PASSAGE SHOWN:
------------------------------------

[Python-ideas] Exposing regular expression bytecode

Wes Turner wes.turner at gmail.com
Mon Feb 15 02:26:02 EST 2016


the new 'regex' module (with a re compatability mode and unicode) may be
the place to find/add more debugging syms

* | PyPI: https://pypi.python.org/pypi/regex
* | Src: https://bitbucket.org/mrabarnett/mrab-regex
On Feb 14, 2016 11:49 PM, "Jonathan Goble" <jcgoble3 at gmail.com> wrote:

> (This was previously sent to python-dev [1], but it was suggested that
> I bring it here first.)
>
> I filed http://bugs.python.org/issue26336 a few days ago, but now I
> think this list might be a better place to get discussion going.
> Basically, I'd like to see the bytecode of a compiled regex object
> exposed as a public (probably read-only) attribute of the object.

------------------------------------

[Collected data entries]
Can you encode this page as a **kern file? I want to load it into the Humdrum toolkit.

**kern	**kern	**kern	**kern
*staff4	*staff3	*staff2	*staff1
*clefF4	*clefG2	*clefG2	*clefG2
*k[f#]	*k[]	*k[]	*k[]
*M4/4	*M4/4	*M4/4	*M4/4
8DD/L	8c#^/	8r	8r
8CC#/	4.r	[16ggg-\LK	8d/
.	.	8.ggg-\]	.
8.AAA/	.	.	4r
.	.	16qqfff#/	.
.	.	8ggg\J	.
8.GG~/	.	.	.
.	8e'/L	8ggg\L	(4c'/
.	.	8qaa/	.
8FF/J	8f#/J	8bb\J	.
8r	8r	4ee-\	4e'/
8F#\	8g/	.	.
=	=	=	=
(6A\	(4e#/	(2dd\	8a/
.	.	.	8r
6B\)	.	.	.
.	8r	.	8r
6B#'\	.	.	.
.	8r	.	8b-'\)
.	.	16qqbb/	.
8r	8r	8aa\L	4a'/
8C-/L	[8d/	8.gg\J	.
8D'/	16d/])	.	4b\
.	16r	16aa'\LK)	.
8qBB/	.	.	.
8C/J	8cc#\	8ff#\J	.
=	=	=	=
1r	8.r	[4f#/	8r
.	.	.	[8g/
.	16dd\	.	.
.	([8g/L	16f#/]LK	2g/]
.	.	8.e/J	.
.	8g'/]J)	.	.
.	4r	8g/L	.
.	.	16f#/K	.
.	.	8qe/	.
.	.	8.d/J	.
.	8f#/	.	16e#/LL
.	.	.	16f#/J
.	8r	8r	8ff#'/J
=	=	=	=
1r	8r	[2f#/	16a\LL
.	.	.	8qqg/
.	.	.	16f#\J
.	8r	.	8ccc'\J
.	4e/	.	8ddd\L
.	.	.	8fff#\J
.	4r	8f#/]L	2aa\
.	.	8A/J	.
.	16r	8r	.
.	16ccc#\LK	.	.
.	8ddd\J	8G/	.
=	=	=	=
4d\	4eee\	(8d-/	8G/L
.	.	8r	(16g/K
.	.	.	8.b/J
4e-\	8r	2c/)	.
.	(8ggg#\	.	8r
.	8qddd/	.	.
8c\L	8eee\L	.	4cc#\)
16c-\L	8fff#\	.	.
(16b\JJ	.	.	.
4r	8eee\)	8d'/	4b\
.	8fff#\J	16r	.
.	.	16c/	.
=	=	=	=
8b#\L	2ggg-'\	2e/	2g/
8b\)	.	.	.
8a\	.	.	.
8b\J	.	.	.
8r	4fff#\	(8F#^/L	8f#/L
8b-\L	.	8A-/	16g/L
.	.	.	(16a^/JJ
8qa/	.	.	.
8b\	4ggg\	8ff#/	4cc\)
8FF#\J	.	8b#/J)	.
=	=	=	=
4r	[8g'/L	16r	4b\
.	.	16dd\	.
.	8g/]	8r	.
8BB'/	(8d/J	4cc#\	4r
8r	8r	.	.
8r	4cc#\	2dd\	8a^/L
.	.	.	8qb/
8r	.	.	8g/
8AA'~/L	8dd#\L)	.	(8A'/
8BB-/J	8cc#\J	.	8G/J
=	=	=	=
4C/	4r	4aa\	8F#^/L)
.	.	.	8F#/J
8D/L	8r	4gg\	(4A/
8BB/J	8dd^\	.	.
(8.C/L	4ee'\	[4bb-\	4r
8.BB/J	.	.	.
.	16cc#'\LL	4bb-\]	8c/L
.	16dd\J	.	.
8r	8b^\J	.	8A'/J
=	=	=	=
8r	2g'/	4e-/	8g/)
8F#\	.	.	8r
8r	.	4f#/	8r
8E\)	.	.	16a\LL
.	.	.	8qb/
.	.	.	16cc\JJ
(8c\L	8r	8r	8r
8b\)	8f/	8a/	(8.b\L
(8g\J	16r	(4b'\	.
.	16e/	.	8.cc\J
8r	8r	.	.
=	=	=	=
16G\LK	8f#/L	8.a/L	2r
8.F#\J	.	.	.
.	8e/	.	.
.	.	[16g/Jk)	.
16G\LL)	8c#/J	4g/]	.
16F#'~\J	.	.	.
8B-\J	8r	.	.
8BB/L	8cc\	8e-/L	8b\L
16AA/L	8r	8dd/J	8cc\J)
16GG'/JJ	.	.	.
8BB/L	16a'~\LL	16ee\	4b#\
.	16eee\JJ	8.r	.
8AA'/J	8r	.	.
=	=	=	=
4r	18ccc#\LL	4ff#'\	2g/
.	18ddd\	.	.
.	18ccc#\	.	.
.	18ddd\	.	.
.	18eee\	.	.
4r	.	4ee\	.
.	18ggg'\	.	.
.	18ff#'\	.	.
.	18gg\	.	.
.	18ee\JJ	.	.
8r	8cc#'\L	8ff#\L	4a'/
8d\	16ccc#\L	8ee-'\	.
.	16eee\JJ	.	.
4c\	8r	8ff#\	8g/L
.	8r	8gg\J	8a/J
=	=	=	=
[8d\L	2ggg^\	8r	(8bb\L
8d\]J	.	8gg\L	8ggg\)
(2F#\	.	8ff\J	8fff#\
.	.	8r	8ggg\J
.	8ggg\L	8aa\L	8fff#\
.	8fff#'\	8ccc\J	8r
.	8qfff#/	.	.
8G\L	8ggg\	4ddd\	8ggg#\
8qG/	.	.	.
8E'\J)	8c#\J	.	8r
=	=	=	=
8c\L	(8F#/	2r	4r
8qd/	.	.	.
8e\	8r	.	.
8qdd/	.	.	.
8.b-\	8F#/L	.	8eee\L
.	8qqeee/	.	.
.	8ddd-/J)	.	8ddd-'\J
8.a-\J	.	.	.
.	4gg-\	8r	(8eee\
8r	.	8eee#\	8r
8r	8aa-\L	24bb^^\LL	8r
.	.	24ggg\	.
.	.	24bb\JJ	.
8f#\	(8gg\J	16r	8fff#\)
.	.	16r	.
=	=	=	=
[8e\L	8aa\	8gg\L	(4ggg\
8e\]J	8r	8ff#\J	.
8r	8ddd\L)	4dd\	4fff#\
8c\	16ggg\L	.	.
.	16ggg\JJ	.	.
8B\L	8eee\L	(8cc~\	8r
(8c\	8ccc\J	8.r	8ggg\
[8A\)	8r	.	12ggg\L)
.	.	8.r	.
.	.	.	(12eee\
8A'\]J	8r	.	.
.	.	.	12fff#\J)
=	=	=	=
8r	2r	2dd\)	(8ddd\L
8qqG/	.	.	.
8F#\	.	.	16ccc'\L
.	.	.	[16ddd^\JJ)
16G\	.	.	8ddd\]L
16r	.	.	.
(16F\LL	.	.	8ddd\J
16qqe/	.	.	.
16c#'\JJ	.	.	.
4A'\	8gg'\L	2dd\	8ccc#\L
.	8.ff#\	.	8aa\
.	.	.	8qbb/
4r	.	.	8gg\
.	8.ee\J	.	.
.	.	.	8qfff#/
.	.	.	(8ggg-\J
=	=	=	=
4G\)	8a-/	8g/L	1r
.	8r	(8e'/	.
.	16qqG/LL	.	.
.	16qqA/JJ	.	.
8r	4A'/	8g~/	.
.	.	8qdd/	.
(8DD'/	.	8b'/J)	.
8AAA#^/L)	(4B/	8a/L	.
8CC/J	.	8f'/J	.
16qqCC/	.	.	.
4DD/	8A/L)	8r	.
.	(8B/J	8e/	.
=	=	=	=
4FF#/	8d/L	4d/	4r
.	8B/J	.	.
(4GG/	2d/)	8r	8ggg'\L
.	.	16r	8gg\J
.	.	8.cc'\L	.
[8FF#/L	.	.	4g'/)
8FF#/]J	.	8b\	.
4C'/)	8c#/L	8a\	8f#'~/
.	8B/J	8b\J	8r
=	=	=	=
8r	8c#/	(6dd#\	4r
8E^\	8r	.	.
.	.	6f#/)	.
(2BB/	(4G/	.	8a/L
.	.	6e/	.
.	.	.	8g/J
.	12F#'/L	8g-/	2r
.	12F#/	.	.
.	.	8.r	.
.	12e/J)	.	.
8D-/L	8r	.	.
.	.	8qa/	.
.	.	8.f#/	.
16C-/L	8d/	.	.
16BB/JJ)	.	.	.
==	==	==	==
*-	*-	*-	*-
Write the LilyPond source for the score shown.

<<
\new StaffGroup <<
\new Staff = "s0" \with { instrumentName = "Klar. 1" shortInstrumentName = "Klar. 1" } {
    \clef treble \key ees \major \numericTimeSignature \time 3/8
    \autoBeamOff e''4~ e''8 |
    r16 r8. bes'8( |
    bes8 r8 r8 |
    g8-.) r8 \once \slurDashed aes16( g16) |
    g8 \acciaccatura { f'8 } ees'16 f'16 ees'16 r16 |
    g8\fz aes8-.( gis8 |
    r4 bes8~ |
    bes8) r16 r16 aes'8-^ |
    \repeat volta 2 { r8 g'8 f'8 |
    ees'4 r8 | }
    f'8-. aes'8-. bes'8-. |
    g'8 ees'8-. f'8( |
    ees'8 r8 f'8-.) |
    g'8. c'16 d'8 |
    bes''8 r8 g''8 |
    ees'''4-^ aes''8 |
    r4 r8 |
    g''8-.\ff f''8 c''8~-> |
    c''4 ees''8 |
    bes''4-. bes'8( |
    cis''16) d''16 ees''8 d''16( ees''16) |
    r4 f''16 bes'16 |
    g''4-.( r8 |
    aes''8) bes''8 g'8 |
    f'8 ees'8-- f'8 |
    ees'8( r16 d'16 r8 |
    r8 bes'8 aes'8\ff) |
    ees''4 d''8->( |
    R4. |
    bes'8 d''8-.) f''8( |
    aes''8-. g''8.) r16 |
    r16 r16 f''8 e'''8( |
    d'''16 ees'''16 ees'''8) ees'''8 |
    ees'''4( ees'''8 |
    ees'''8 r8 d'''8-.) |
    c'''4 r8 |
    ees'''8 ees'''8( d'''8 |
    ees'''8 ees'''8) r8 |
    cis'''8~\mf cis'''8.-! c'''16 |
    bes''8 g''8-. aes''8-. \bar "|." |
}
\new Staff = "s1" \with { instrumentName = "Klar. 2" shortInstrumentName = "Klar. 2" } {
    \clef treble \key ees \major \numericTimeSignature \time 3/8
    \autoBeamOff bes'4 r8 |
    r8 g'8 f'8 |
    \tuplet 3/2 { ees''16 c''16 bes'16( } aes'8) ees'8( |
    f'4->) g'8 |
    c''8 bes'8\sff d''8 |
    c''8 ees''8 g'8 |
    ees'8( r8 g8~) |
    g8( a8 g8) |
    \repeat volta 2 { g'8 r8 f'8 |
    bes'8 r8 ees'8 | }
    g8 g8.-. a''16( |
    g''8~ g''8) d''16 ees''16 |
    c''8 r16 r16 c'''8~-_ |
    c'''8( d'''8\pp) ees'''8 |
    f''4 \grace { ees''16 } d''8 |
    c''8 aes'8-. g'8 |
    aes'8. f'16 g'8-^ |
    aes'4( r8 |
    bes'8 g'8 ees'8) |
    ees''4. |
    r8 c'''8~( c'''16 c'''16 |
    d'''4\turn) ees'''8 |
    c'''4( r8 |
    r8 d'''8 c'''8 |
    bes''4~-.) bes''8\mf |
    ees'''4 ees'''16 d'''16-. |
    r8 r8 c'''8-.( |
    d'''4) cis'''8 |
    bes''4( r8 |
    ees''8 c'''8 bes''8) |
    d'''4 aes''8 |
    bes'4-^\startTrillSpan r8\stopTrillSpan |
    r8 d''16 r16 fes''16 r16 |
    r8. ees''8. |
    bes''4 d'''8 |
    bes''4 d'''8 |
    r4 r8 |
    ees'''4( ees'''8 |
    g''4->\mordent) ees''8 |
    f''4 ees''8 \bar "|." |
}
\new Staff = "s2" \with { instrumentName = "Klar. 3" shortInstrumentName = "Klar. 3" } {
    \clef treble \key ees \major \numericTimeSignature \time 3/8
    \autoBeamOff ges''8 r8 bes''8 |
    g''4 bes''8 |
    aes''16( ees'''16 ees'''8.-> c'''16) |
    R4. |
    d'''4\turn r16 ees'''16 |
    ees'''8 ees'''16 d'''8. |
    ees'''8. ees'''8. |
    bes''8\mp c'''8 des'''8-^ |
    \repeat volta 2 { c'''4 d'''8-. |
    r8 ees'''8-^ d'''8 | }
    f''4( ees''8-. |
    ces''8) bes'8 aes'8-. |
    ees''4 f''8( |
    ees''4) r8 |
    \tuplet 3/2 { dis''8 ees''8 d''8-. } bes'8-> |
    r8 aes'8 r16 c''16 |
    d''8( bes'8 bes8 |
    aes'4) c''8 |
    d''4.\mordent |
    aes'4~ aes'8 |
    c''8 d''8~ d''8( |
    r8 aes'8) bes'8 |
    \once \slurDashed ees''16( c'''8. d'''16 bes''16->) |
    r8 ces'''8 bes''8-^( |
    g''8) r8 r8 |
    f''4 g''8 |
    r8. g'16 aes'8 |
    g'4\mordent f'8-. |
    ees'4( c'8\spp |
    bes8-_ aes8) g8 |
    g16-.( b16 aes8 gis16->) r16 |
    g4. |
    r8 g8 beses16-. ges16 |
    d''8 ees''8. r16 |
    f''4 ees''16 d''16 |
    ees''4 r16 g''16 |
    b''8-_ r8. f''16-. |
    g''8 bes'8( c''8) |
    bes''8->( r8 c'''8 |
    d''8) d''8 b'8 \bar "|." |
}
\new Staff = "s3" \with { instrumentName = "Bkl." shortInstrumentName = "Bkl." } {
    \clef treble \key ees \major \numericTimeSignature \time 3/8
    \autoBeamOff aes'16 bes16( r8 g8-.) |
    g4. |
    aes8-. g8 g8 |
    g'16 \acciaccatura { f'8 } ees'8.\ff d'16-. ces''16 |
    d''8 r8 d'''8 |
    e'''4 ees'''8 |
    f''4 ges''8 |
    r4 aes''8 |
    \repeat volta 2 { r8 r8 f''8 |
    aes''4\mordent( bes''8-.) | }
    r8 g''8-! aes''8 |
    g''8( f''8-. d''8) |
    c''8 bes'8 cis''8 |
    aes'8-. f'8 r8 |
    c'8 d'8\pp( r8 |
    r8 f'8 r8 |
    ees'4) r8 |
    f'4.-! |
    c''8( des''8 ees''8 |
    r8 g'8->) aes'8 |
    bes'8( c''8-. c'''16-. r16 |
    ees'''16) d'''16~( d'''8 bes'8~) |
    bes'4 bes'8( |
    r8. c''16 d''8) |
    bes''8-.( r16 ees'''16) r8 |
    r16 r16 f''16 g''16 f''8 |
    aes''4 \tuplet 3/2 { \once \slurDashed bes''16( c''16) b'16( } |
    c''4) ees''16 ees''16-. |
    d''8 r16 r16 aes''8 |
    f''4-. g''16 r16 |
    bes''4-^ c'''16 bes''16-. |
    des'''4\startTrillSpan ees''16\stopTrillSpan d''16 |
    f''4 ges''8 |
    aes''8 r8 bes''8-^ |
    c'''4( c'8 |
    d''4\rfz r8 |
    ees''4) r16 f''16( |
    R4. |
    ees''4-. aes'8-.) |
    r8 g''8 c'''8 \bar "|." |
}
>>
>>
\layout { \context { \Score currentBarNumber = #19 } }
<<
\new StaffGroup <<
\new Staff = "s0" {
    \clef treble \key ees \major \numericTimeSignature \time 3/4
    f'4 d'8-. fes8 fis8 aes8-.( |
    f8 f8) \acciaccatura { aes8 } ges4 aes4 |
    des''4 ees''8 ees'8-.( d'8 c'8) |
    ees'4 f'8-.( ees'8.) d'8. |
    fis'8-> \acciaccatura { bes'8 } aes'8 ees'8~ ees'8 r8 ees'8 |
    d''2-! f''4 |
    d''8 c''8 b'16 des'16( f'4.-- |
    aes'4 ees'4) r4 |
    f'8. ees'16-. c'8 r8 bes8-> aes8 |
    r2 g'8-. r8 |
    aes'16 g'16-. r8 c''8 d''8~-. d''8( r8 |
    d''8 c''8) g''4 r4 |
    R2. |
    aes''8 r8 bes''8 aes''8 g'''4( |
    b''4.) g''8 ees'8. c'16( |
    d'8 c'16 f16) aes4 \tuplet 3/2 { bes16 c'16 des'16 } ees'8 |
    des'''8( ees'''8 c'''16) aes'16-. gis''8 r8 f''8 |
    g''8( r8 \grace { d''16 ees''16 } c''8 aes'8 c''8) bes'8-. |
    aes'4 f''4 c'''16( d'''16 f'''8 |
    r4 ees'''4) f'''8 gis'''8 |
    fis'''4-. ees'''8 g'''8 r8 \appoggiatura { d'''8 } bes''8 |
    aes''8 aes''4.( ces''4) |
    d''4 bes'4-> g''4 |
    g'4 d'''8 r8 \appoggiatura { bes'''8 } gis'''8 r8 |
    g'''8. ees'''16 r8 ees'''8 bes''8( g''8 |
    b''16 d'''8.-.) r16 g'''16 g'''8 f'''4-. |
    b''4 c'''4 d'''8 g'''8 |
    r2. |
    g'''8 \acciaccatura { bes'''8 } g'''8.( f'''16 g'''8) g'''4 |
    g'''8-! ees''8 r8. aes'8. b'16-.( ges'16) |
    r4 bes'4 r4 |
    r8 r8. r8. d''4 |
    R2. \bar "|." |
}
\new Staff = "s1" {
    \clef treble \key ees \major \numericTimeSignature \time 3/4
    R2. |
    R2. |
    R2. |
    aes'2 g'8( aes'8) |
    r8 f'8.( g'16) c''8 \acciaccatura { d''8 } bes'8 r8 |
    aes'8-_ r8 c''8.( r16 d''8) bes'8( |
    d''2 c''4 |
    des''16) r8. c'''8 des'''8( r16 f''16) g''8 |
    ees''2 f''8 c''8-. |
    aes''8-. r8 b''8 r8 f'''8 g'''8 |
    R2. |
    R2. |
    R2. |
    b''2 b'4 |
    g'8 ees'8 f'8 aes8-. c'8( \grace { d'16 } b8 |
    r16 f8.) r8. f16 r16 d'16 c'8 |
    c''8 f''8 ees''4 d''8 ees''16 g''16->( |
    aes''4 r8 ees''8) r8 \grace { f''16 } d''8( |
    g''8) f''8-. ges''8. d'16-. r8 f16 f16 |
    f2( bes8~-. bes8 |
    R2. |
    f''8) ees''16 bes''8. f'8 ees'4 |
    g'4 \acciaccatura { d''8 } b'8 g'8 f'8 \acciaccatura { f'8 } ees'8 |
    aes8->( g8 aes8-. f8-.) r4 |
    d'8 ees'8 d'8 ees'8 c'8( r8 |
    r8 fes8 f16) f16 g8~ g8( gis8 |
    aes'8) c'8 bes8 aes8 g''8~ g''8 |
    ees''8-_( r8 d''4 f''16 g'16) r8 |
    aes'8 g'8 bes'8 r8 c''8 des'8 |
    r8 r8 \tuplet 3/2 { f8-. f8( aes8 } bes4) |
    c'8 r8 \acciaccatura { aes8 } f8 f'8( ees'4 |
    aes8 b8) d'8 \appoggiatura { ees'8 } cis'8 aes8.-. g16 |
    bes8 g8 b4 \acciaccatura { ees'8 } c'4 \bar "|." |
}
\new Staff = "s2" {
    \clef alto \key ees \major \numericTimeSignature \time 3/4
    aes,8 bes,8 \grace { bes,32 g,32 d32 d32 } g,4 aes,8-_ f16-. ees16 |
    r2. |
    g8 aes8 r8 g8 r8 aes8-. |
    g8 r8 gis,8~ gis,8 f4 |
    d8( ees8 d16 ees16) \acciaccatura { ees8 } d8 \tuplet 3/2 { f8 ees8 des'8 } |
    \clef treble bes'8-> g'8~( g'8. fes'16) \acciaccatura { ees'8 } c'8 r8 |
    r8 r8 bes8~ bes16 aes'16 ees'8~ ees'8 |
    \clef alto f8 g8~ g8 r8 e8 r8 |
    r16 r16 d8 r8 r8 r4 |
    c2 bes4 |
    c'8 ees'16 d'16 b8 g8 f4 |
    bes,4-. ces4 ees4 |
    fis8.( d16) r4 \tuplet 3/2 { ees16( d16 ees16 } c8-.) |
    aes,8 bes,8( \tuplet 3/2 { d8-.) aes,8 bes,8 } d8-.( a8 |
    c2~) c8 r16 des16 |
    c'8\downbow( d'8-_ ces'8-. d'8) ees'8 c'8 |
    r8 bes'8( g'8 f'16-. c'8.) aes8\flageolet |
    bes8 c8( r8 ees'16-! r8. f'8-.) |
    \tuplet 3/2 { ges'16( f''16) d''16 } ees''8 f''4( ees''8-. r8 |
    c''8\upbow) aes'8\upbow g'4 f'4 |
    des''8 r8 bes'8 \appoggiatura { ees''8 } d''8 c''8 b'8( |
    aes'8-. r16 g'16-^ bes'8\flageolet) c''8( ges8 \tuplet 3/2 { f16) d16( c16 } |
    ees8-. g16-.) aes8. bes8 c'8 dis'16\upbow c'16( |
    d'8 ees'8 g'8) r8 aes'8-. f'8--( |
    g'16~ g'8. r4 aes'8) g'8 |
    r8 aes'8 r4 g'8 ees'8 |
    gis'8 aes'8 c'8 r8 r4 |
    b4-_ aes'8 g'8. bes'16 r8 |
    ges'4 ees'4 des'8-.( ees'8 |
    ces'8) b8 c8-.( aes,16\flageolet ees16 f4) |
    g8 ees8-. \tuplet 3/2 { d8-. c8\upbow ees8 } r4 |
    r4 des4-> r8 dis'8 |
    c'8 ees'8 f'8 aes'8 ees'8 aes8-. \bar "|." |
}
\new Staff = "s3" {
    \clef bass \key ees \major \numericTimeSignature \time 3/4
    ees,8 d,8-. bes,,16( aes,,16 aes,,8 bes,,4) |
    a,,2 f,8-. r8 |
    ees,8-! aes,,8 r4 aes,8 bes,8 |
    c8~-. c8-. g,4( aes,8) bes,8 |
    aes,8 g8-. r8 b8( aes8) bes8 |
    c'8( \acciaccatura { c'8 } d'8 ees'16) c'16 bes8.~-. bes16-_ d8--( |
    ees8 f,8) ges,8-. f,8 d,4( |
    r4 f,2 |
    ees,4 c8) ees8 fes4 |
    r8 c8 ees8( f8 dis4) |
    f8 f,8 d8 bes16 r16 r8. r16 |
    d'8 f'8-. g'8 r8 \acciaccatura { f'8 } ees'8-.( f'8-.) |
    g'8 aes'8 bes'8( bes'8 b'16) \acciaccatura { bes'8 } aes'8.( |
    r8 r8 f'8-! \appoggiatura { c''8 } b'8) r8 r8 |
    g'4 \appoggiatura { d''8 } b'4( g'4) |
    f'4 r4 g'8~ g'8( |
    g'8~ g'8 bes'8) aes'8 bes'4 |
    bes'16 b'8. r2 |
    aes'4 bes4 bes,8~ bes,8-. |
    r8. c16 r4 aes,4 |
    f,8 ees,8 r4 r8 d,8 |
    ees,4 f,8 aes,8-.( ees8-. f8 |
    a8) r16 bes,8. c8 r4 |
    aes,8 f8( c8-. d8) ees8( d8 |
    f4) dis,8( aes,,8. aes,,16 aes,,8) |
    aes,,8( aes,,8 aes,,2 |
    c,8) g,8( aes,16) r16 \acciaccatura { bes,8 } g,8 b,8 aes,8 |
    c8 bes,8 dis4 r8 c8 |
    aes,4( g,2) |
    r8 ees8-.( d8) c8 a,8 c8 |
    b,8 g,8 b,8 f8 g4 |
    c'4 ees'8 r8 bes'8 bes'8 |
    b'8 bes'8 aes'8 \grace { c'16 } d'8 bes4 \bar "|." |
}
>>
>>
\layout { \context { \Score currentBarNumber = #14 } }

------------------------------------

TASK ITEM A: From the mailing list message, extract the passage that begins with the words "the new 'regex'" and ends with the words "it here first.)".
TASK ITEM B: According to the mailing list message, what did the quoted writer want exposed as a public attribute?

TASK SOLUTION A:
the new 'regex' module (with a re compatability mode and unicode) may be
the place to find/add more debugging syms

* | PyPI: https://pypi.python.org/pypi/regex
* | Src: https://bitbucket.org/mrabarnett/mrab-regex
On Feb 14, 2016 11:49 PM, "Jonathan Goble" <jcgoble3 at gmail.com> wrote:

> (This was previously sent to python-dev [1], but it was suggested that
> I bring it here first.)

TASK SOLUTION B: The bytecode of a compiled regex object.